The Miami Heat are playing through Bam Adebayo in the post more than ever but with mixed results. Still, it's a trend in the right direction.
Before leaving Thursday night’s game with a hip injury, Adebayo was averaging 5.2 post-ups per game, according to NBA.com’s tracking data. That would surpass his previous career high of 3 post-ups per game.
There are a few reasons behind the increase in post-ups.
- Jimmy Butler got off to a slow start
- Adebayo got off to a hot start
- Coach Erik Spoelstra is staggering Butler and Adebayo more than last season
The first two reasons are self-explanatory. Butler, after not participating in a single preseason game, averaged 16.5 points on 35.7% shooting through his first four games. Meanwhile, Adebayo is putting together a career year on offense, averaging a career-high in points (22.3) and free throw attempts (7.0) while shooting 52.2% overall. It's only natural that the Heat would have played more through Adebayo.
But let's drill down into that third reason.
Last season, more than 55% of Adebayo’s minutes came alongside Butler. Spoelstra preferred to staple his two stars together because it was his only lineup that consistently outscored opponents (plus 5.2 points per 100 possessions).
The Heat last season were short on depth, so even lineups anchored by one star mostly lost their minutes. Lineups with Adebayo and without Butler were outscored by 1.5 points per 100 possessions, according to Cleaning the Glass. With Butler on the court without Adebayo, the Heat were outscored by 5.4 points per 100 possessions, according to CtG. The problem with this approach is that the Heat often gave up leads whenever Butler and Adebayo sat.

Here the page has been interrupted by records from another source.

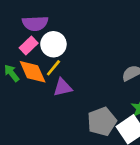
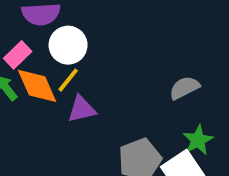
pink rectangle: (29, 46) -> (18, 55), moved

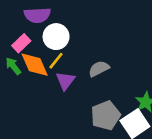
gray semicircle: (184, 88) -> (99, 69), moved
purple triangle: (82, 109) -> (65, 81), turned -40

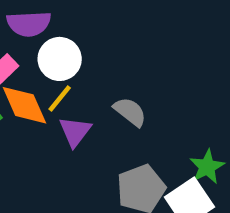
gray semicircle: (99, 69) -> (130, 112), turned 65

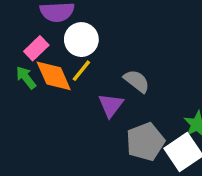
purple triangle: (75, 132) -> (111, 105), moved

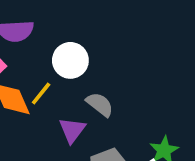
white circle: (81, 40) -> (70, 60), moved

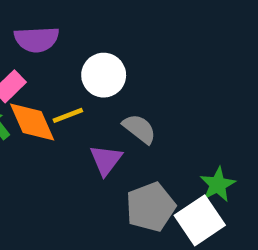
yellow line: (41, 93) -> (68, 115), turned 30

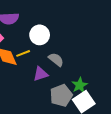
purple triangle: (106, 160) -> (41, 74), turned 35
green star: (218, 185) -> (80, 85), moved

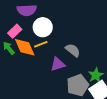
white circle: (40, 35) -> (43, 27), moved

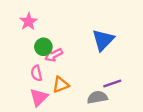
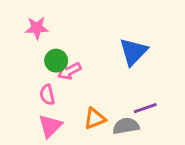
pink star: (28, 22) -> (37, 28), turned 30
orange triangle: (61, 85) -> (95, 119), moved

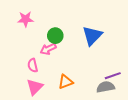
green circle: (56, 61) -> (55, 36), moved
purple line: (145, 108) -> (113, 76), moved
gray semicircle: (126, 126) -> (106, 87), moved

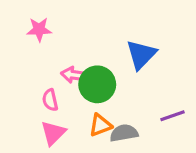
green circle: (55, 36) -> (97, 84), moved, size x1.5
pink arrow: (48, 49) -> (74, 75), turned 35
gray semicircle: (106, 87) -> (124, 133), moved

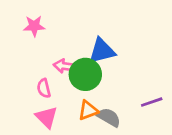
blue triangle: (141, 55) -> (102, 51), moved, turned 32
pink triangle: (53, 133) -> (47, 117), turned -30
gray semicircle: (124, 133) -> (109, 117), turned 40

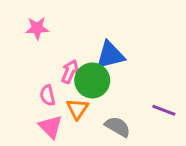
pink arrow: (65, 66) -> (70, 71), turned 105
purple line: (152, 102) -> (164, 110), turned 40
orange triangle: (88, 110) -> (77, 109), moved, turned -35

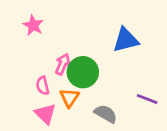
pink star: (37, 28) -> (33, 25), turned 30
blue triangle: (110, 55) -> (126, 40), moved

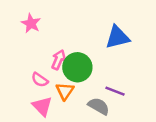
pink semicircle: (43, 86) -> (40, 80), turned -42
purple line: (147, 99) -> (115, 91), moved

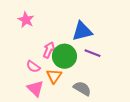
blue triangle: (118, 37) -> (82, 31), moved
purple line: (115, 91) -> (93, 53), moved

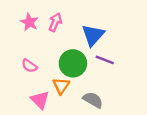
blue triangle: (82, 31) -> (93, 35), turned -35
pink arrow: (49, 50) -> (55, 22), moved
pink semicircle: (33, 67) -> (29, 66), moved

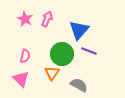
pink semicircle: (29, 66) -> (25, 56), turned -112
pink triangle: (40, 100) -> (21, 79), moved

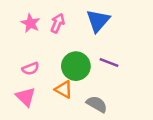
blue triangle: (79, 30) -> (98, 21), moved
pink semicircle: (25, 56) -> (30, 69), turned 56
orange triangle: (52, 73) -> (64, 89), turned -35

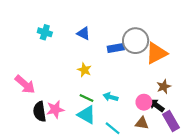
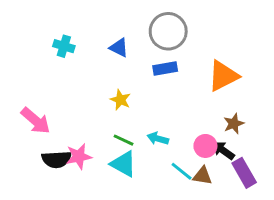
gray circle: (136, 41) -> (168, 31), moved
black semicircle: (40, 112) -> (56, 159), turned -84
cyan line: (113, 128) -> (182, 171), moved

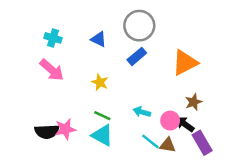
blue rectangle: (165, 69) -> (137, 56), turned -30
pink arrow: (36, 121) -> (52, 70), moved
cyan arrow: (158, 139) -> (142, 112), moved

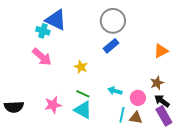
blue triangle: (99, 39) -> (56, 20), moved, size x1.6
orange triangle: (185, 63) -> (161, 51), moved, size x0.7
black arrow: (185, 124) -> (162, 101), moved
black semicircle: (47, 132) -> (14, 107), moved
cyan line: (150, 141) -> (122, 115), turned 63

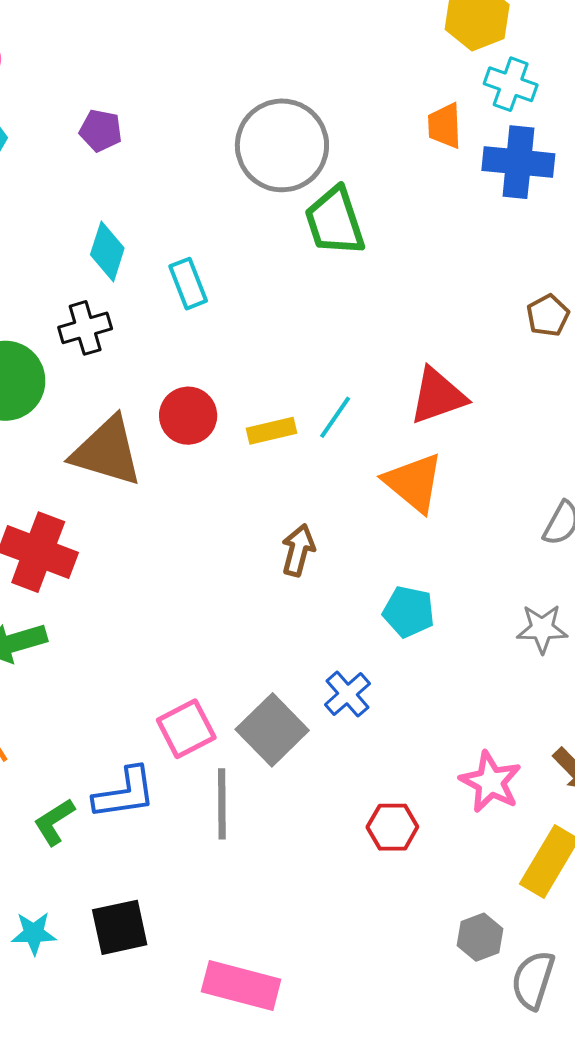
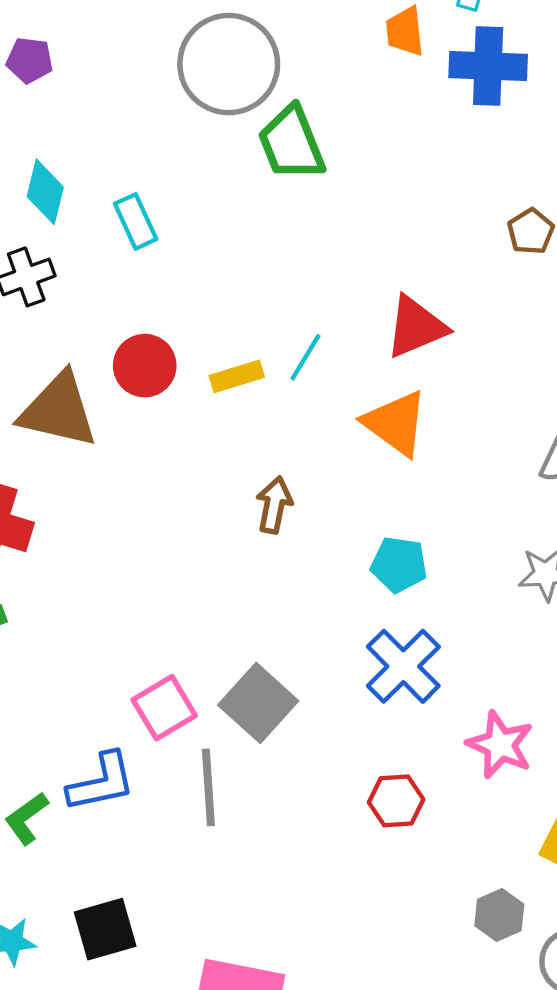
blue cross: (347, 694) -> (403, 666), moved, size x1.5

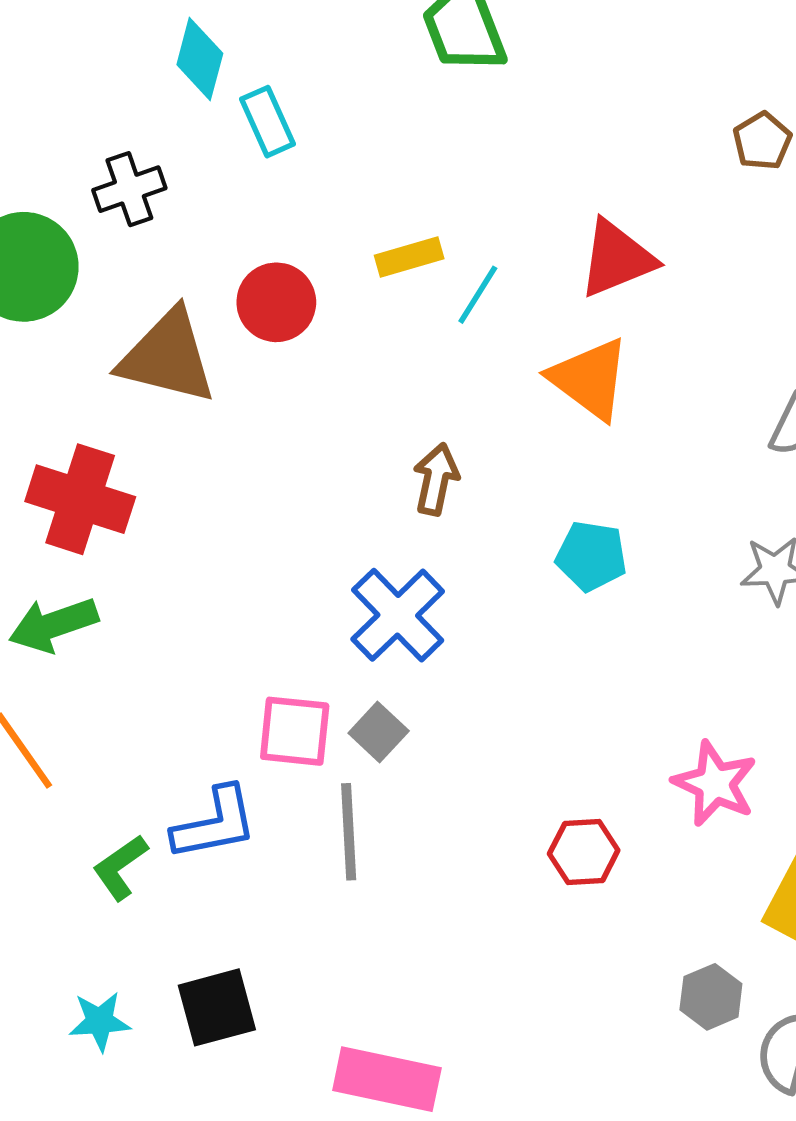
cyan diamond: (45, 192) -> (200, 59), moved
yellow rectangle: (237, 376) -> (409, 257), moved
blue cross: (403, 666) -> (398, 615), moved
gray square: (258, 703) -> (379, 732), moved, size x0.6
pink square: (164, 708) -> (295, 731), turned 36

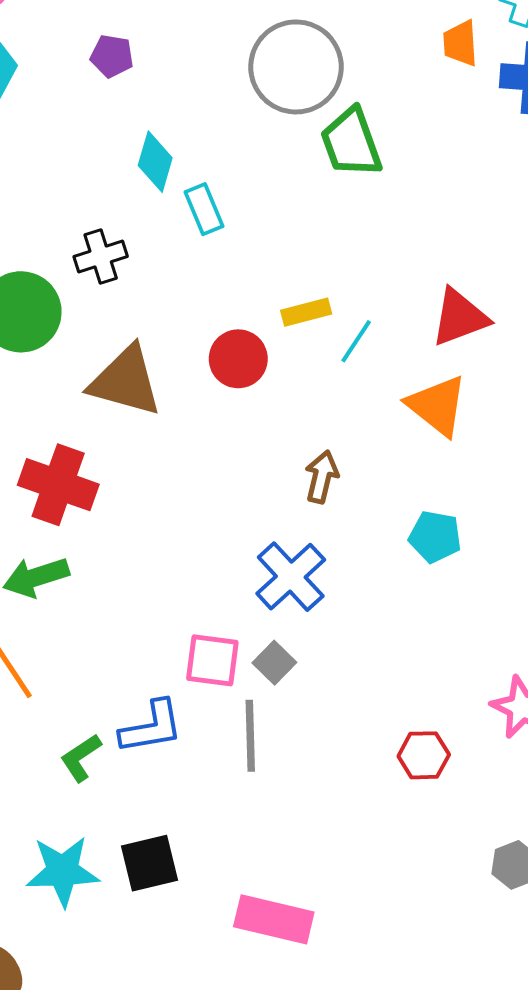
red circle: (276, 302) -> (238, 359), moved
cyan star: (100, 1021) -> (63, 871), size x1.6

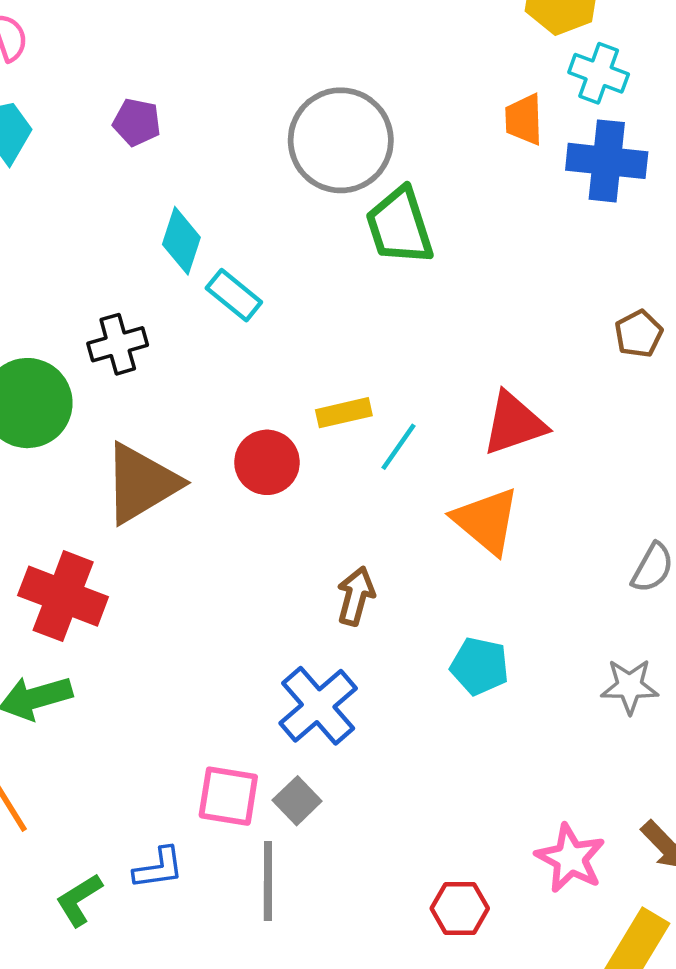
cyan rectangle: (204, 209) -> (234, 295), turned -30
brown triangle: (126, 381) -> (141, 483), turned -48
blue L-shape: (151, 727) -> (159, 868), size x0.7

This season is different. Because the Heat’s supporting cast has improved, Spoelstra can build rotations with one of his stars on the court for most of the game.
Lineups with Butler and no Adebayo this season: Plus-10.7 points per 100 possessions.
Adebayo without Butler, but with Jaime Jaquez Jr. and Duncan Robinson: Plus-4.7 per 100 possessions.
Those one-star-based lineups have been as good or better than last season’s two-star-based lineups.
Since Nov. 9, when Tyler Herro’s right ankle sprain forced Spoelstra to revamp his rotation, Adebayo is playing 43.8% of his minutes alongside Butler.
The Heat are a post-up team. Most of their actions are triggered from the block, whether it’s split cuts, shooters coming around screens or passes to the opposite corner. Butler and Adebayo are the hubs.
As well as they play together, Butler and Adebayo are not floor-spacers. When they share the court, the paint can get crowded when either one sets up shop in the post.
Take one off the court and replace him with a shooter like Caleb Martin or Josh Richardson, and Miami’s stars have more room to work.
Most of Adebayo’s minutes now are tied to Robinson. Big man and shooter have had two-man game chemistry since 2019, and it’s only gotten better as Robinson has developed his own off-the-bounce and passing skills.
Butler’s minutes are mostly tied to Lowry. They have developed a small-small pick-and-roll that has been a staple of Miami’s offense this season.
This is a positive development for the Heat. Adebayo and Butler play well together already, so finding other workable lineup combinations only gives Spoelstra more options.
The next step is Adebayo becoming more efficient with more opportunities. Though Adebayo is averaging the third-most post-ups in the league, the Heat are scoring only 0.93 points per 100 of such possessions.
(The league leaders, Denver's Nikola Jokic and Philadelphia's Joel Embiid, are creating 1.12 and 1.06 points per 100 possessions for their teams, respectively. Butler hasn’t been much better, creating 0.85 points per 100 post-up possessions.)
While Adebayo posting up isn’t new, it is new to this degree and with these teammates. Getting Herro back should help Miami’s efficiency. He’s a knock-down shooter who thrives as a second-side option in these sets.
But it will also take Adebayo becoming a better decision-maker and a more willing passer when crowded. That will come with more time and practice, which is what the regular season is for.